ModSecurity is a potent web app layer firewall for Apache web servers. It monitors the whole HTTP traffic to a website without affecting its performance and in case it detects an intrusion attempt, it prevents it. The firewall furthermore maintains a more thorough log for the traffic than any server does, so you shall be able to monitor what is happening with your websites better than if you rely only on conventional logs. ModSecurity works with security rules based on which it helps prevent attacks. For instance, it identifies whether someone is trying to log in to the administration area of a certain script a number of times or if a request is sent to execute a file with a particular command. In such cases these attempts set off the corresponding rules and the software blocks the attempts in real time, then records detailed details about them within its logs. ModSecurity is one of the very best software firewalls on the market and it can protect your web applications against thousands of threats and vulnerabilities, particularly if you don’t update them or their plugins regularly.

ModSecurity in Cloud Website Hosting

ModSecurity is supplied with all cloud website hosting servers, so if you decide to host your websites with our organization, they'll be protected against a wide array of attacks. The firewall is turned on by default for all domains and subdomains, so there'll be nothing you shall have to do on your end. You'll be able to stop ModSecurity for any website if necessary, or to activate a detection mode, so that all activity will be recorded, but the firewall shall not take any real action. You will be able to view specific logs through your Hepsia Control Panel including the IP address where the attack came from, what the attacker wished to do and how ModSecurity addressed the threat. Since we take the protection of our customers' sites seriously, we employ a selection of commercial rules that we get from one of the leading companies that maintain such rules. Our administrators also add custom rules to make sure that your sites will be shielded from as many threats as possible.

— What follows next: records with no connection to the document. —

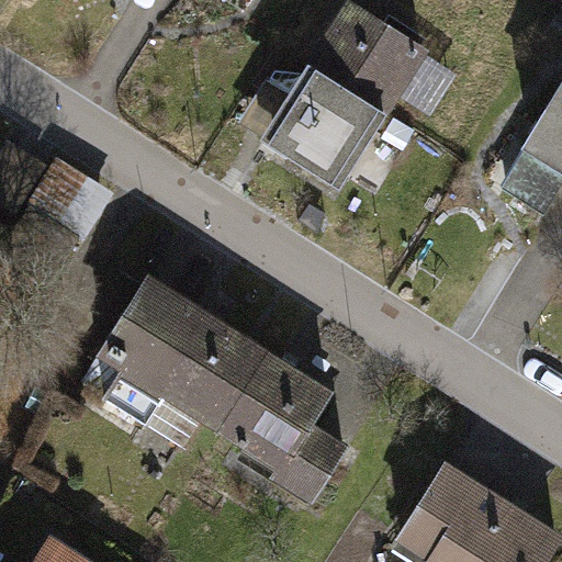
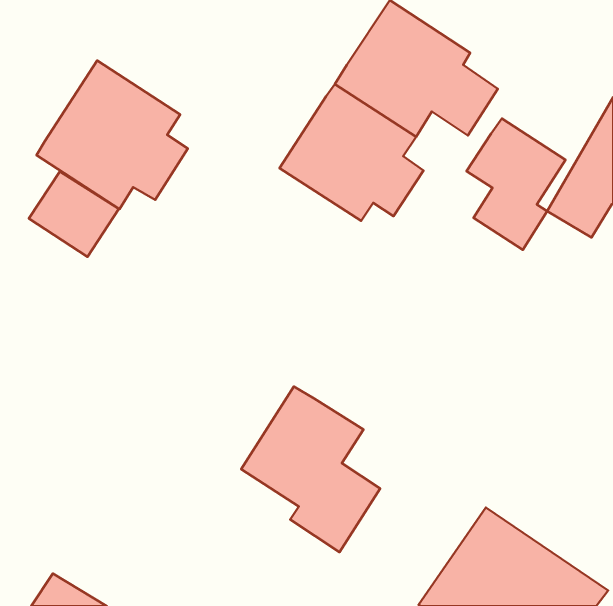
building: none -> [37,61,188,209]
building: none -> [467,118,566,250]
building: [97,274,269,453] -> none

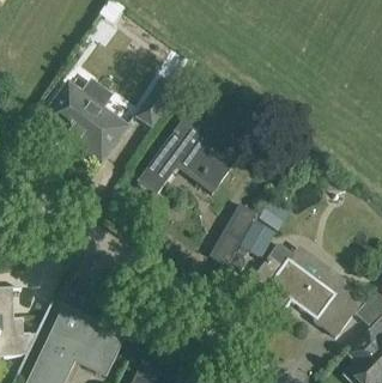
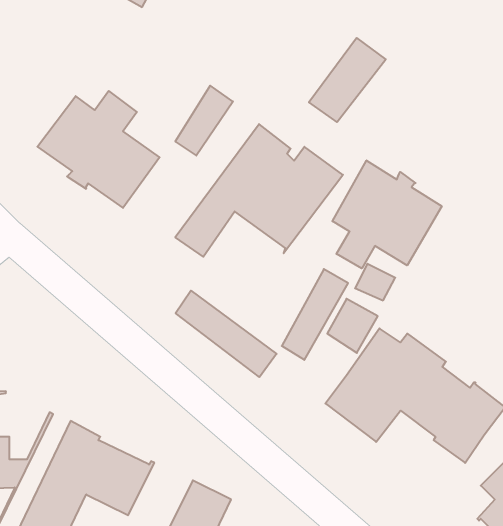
building: none -> [309,38,386,122]
building: none -> [332,160,442,268]
building: none -> [176,291,277,377]

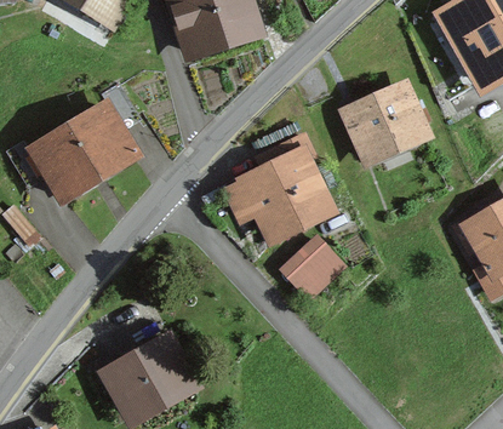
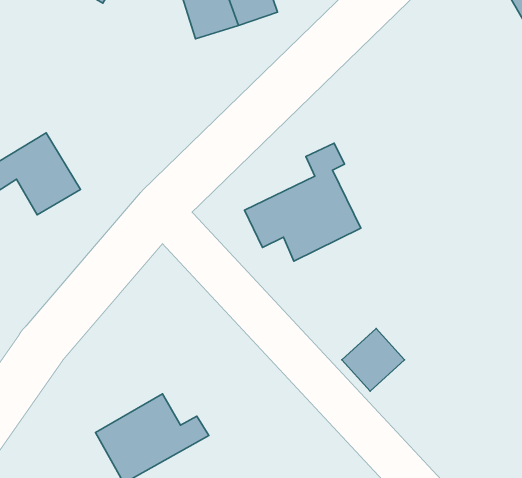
building: [68,85,133,177] -> none
building: [356,91,422,154] -> none
building: [284,242,335,293] -> [342,329,404,391]

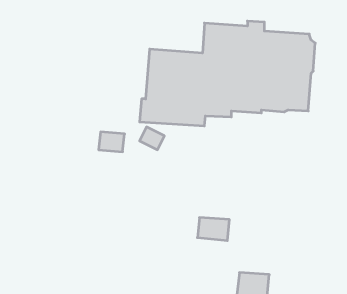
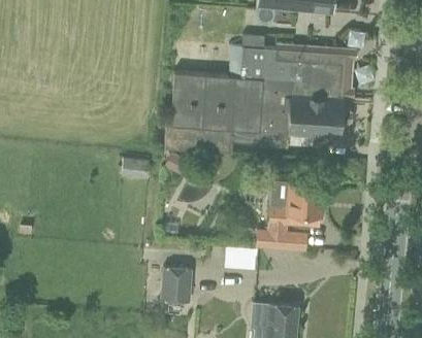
building: none -> [257,180,324,249]
building: none -> [161,269,193,303]

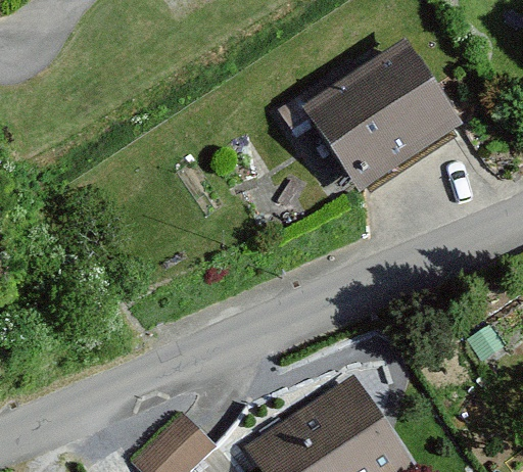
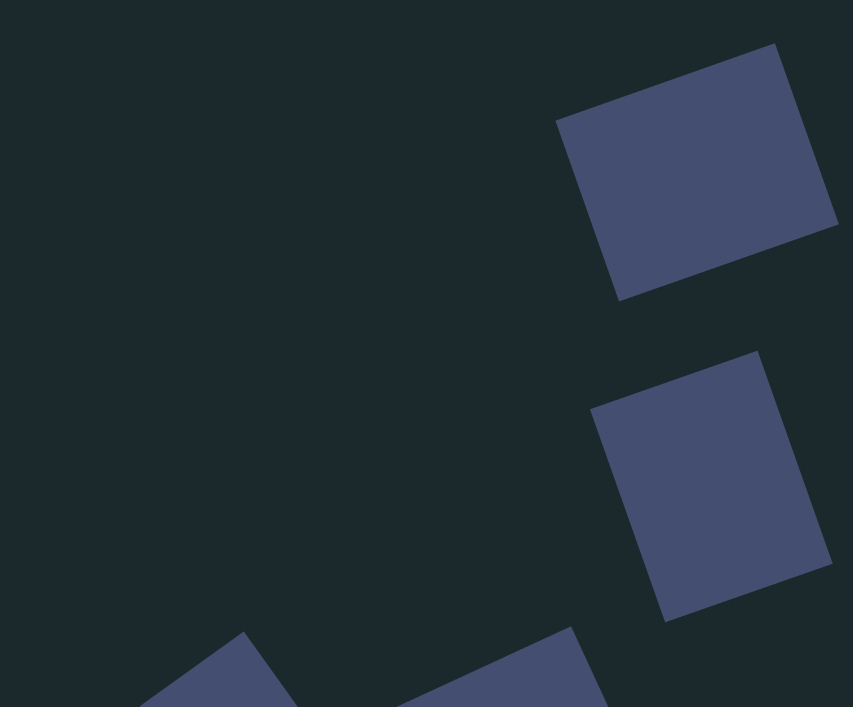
building: none -> [589,350,833,623]

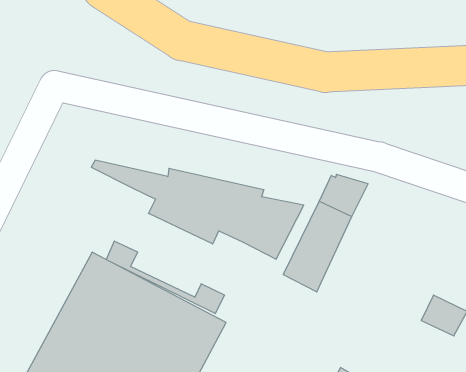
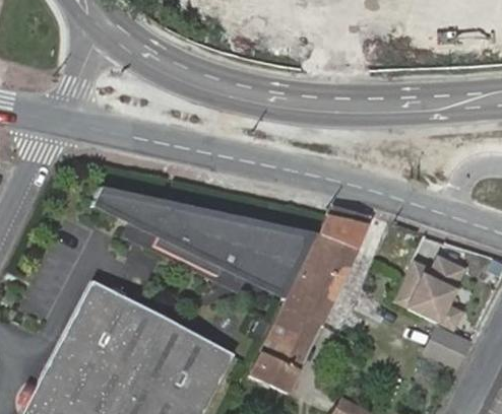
building: none -> [396,257,464,329]
building: [106,241,225,314] -> [129,218,247,290]
building: none -> [252,304,321,392]

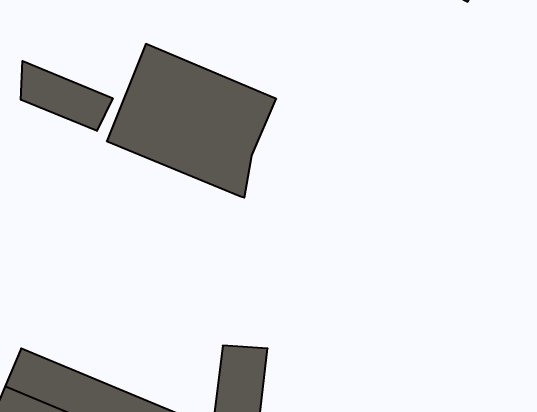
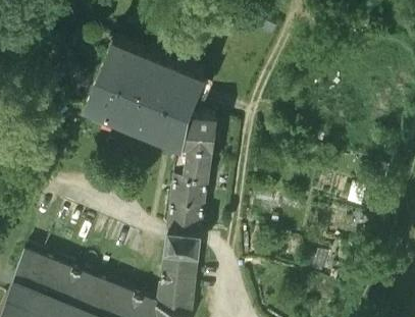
building: [21,61,113,131] -> none
building: none -> [166,119,215,255]

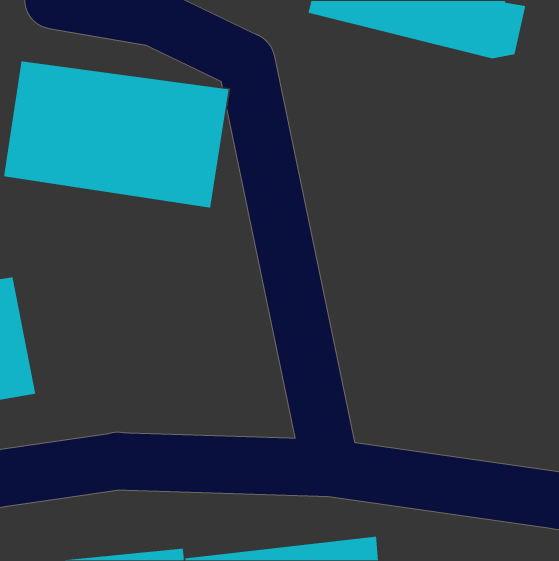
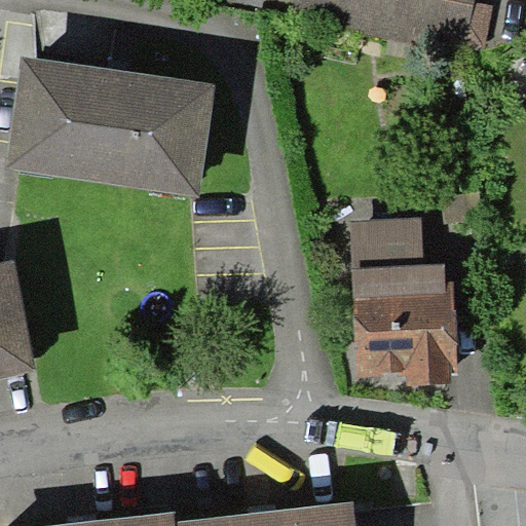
building: none -> [351,220,455,385]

ModSecurity in Semi-dedicated Hosting

Any web program that you install inside your new semi-dedicated hosting account will be protected by ModSecurity as the firewall comes with all our hosting plans and is activated by default for any domain and subdomain you include or create through your Hepsia hosting Control Panel. You shall be able to manage ModSecurity via a dedicated area within Hepsia where not simply can you activate or deactivate it entirely, but you could also enable a passive mode, so the firewall won't stop anything, but it will still keep an archive of possible attacks. This requires simply a mouse click and you'll be able to view the logs no matter if ModSecurity is in active or passive mode through the same section - what the attack was and where it came from, how it was taken care of, and so forth. The firewall employs two sets of rules on our machines - a commercial one which we get from a third-party web security company and a custom one that our admins update personally as to respond to recently discovered risks immediately.

ModSecurity in VPS

ModSecurity is pre-installed on all virtual private servers which are offered with the Hepsia hosting Control Panel, so your web apps shall be protected from the second your server is in a position. The firewall is switched on by default for any domain or subdomain on the Virtual Private Server, but if needed, you could deactivate it with a click from the corresponding section of Hepsia. You may also set it to operate in detection mode, so it shall maintain a detailed log of any potential attacks without taking any action to prevent them. The logs are available inside the very same section and include information regarding the nature of the attack, what IP address it came from and what ModSecurity rule was initiated to stop it. For maximum security, we employ not just commercial rules from a company operating in the field of web security, but also custom ones our admins add manually so as to react to new threats which are still not addressed in the commercial rules.

ModSecurity in Dedicated Hosting

ModSecurity is provided with all dedicated servers which are integrated with our Hepsia CP and you'll not need to do anything specific on your end to employ it because it is enabled by default each time you add a new domain or subdomain on your hosting server. In the event that it disrupts some of your apps, you'll be able to stop it through the respective area of Hepsia, or you can leave it in passive mode, so it'll recognize attacks and will still keep a log for them, but will not block them. You'll be able to look at the logs later to learn what you can do to enhance the protection of your Internet sites as you will find information such as where an intrusion attempt originated from, what site was attacked and based upon what rule ModSecurity responded, etcetera. The rules which we employ are commercial, hence they're frequently updated by a security company, but to be on the safe side, our admins also include custom rules every now and then in order to react to any new threats they have identified.